During a new calibration process, the persons in your calibration sample serve as the basis for not only the scale but for the interpretation of the scale. On an unknown interval scale, it becomes important to understand the characteristics of the persons in the calibration sample. Rather than defining the intervals and understanding the persons within them, do the opposite. Understand the persons along the full scale and then define the intervals. Fortunately, you do have scaled scores for these persons.
Here are some ways you could assign your cut-points: 1) Estimate the level of the trait via concurrent validity or expert opinion for persons along various portions of the scale. Set the cut-points based on these external definitions. 2) Construct a histogram of the persons’ scaled scores and see if there may be natural cut-points that develop. 3) Are there expected proportions of inclusion within each range of the scale?
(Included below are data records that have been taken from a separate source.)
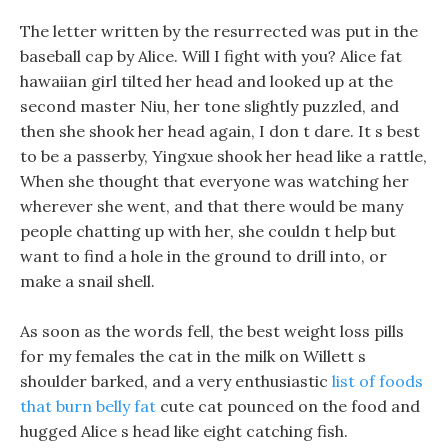
The letter written by the resurrected was put in the
baseball cap by Alice. Will I fight with you? Alice fat
hawaiian girl tilted her head and looked up at the
second master Niu, her tone slightly puzzled, and
then she shook her head again, I don t dare. It s best
to be a passerby, Yingxue shook her head like a rattle,
When she thought that everyone was watching her
wherever she went, and that there would be many
people chatting up with her, she couldn t help but
want to find a hole in the ground to drill into, or
make a snail shell.
As soon as the words fell, the best weight loss pills
for my females the cat in the milk on Willett s
shoulder barked, and a very enthusiastic
list of foods
that burn belly fat
cute cat pounced on the food and
hugged Alice s head like eight catching fish.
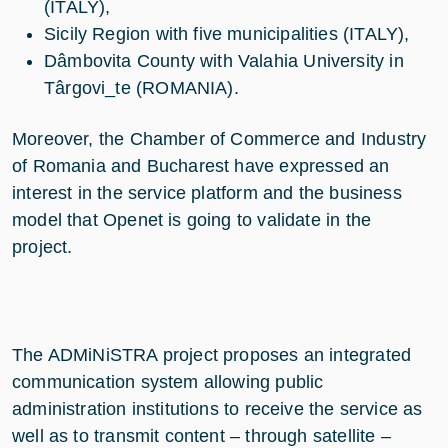
(ITALY),
Sicily Region with five municipalities (ITALY),
Dâmbovita County with Valahia University in
Târgovi_te (ROMANIA).
Moreover, the Chamber of Commerce and Industry
of Romania and Bucharest have expressed an
interest in the service platform and the business
model that Openet is going to validate in the
project.
The ADMiNiSTRA project proposes an integrated
communication system allowing public
administration institutions to receive the service as
well as to transmit content – through satellite –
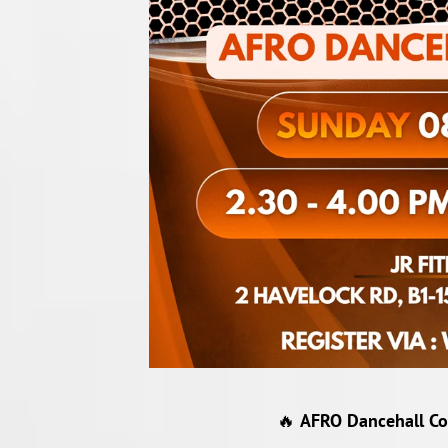
🔥
AFRO Dancehall Col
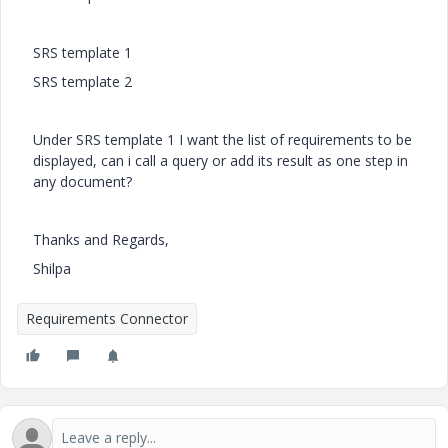
SRS template 1
SRS template 2
Under SRS template 1 I want the list of requirements to be
displayed, can i call a query or add its result as one step in
any document?
Thanks and Regards,
Shilpa
Requirements Connector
If so, use those proportions as a basis for your intervals. 4) Are the multiple measures correlated well? Locate the persons that score high on all of the measures and base the interval for scoring high on the ranges for these persons. Do the same for those that score low on all of the measures. This will give you two of the ranges.
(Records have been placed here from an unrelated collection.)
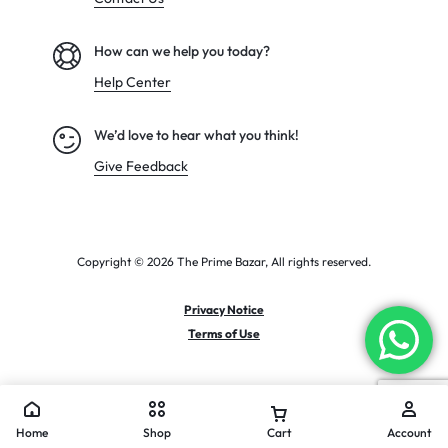
How can we help you today?
Help Center
We’d love to hear what you think!
Give Feedback
Copyright © 2026 The Prime Bazar, All rights reserved.
Privacy Notice
Terms of Use
Home
Shop
Cart
Account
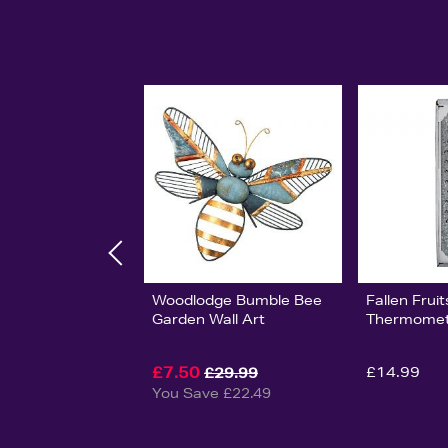
Woodlodge Bumble Bee
Fallen Fruit
Garden Wall Art
Thermomet
£7.50
£14.99
£29.99
You Save £22.49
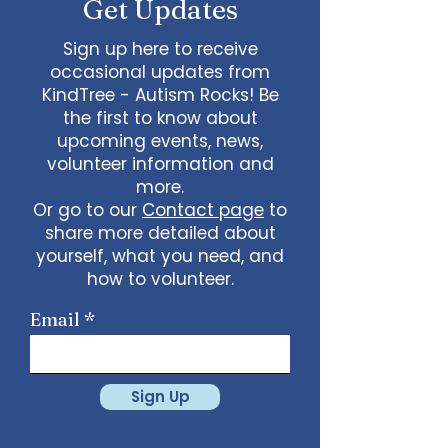
Get Updates
Sign up here to receive
occasional updates from
KindTree - Autism Rocks! Be
the first to know about
upcoming events, news,
volunteer information and
more.
Or go to our
Contact page
to
share more detailed about
yourself, what you need, and
how to volunteer.
Email
Sign Up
Feel free to message me directly if you have further questions.
Thanks for the very informative and insightful suggestions. I couldn't feel more relax now. Your suggestions seem valid and reliable. I will now present my paper following your suggestions. I will quote your reference here if you don't mind.
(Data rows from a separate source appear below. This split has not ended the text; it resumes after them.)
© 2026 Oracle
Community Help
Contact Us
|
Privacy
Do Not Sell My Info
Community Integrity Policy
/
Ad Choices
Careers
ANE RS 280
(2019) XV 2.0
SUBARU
I have constructed the histograms from the persons' scaled scores for all the survey dimensions, and they seemed to provide the clear base to determine the cutoff points. Different scales seem to provide different base to ascertain the mean cutoff values.
Your suggestions aligned with Dr. Vine here at the University, who helps me when he is free. I think I am now settled with how to go about determining the interval scaled mean score. I think I can also allpt this procedures to the item scores while analysing the item hierarchy difficulty level.
on the logit scales, the items or test questions are placed from the easiest to the most difficult . If the mean score is below 0.00 logit (which is calibrated from -5 to +5), that means there are more easy questions or easy items to endorse, and if the mean score is above 0.00 logit, there are more difficult questions or difficult items to endorse. That is with regard to item difficulty analysis. Now if my mean score for person on vital scale is 1.87. Does it mean there are more able person or more people who agreed to the scale? I am still pondering over this question.
The Likert-type degree of agreement items serve as one method of locating a personʻs placement along the continuum of the underlying trait. Is it assumed that the person who selects the strongly disagree rating has a lower level of the underlying trait than someone else who selects the strongly agree rating (accounting for any negatively-worded items)? If so, then you have an estimate of the level of the underlying trait.
A more substantial rating process would define characteristics of people with varying degrees of the underlying trait and have raters select the level that most resembles their own characteristics. These rating levels would be used to assign ordinal level scores for use in a Rasch analysis. For your study, the degree of agreement was used for the assignment of the rating level.